Пароход «Кулу» закончил свой пятый рейс в бухте Нагаево 14 августа 1937 года. «Врагов народа» – целый эшелон москвичей – везли сорок пять суток. Теплая тишина летних ночей, глупая радость тех, кого везли в теплушках по тридцать шесть человек. Обжигая тюремную бледную кожу горячим ветром из всех вагонных щелей, люди были счастливы по-детски. Кончилось следствие. Теперь их положение определилось, теперь они едут на золотую Колыму, в дальние лагеря, где, по слухам, сказочное житье.

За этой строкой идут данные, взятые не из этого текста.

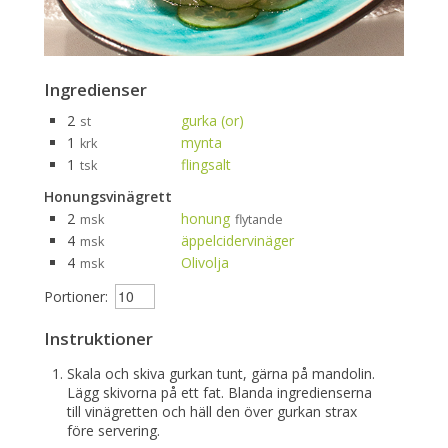
Ingredienser
2
gurka (or)
st
1
mynta
krk
1
flingsalt
tsk
Honungsvinägrett
2
honung
msk
flytande
4
äppelcidervinäger
msk
4
Olivolja
msk
Portioner:
Instruktioner
Skala och skiva gurkan tunt, gärna på mandolin.
Lägg skivorna på ett fat. Blanda ingredienserna
till vinägretten och häll den över gurkan strax
före servering.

Два человека в вагоне не улыбались – я (я знал, что такое дальний лагерь) и силезский коммунист, немец Вебер – колымский заключенный, которого привозили для каких-то показаний в Москву. Когда затих очередной взрыв смеха, нервного арестантского смеха, Вебер кивнул мне своей черной бородой и сказал: «Это дети. Они не знают, что их везут на физическое уничтожение».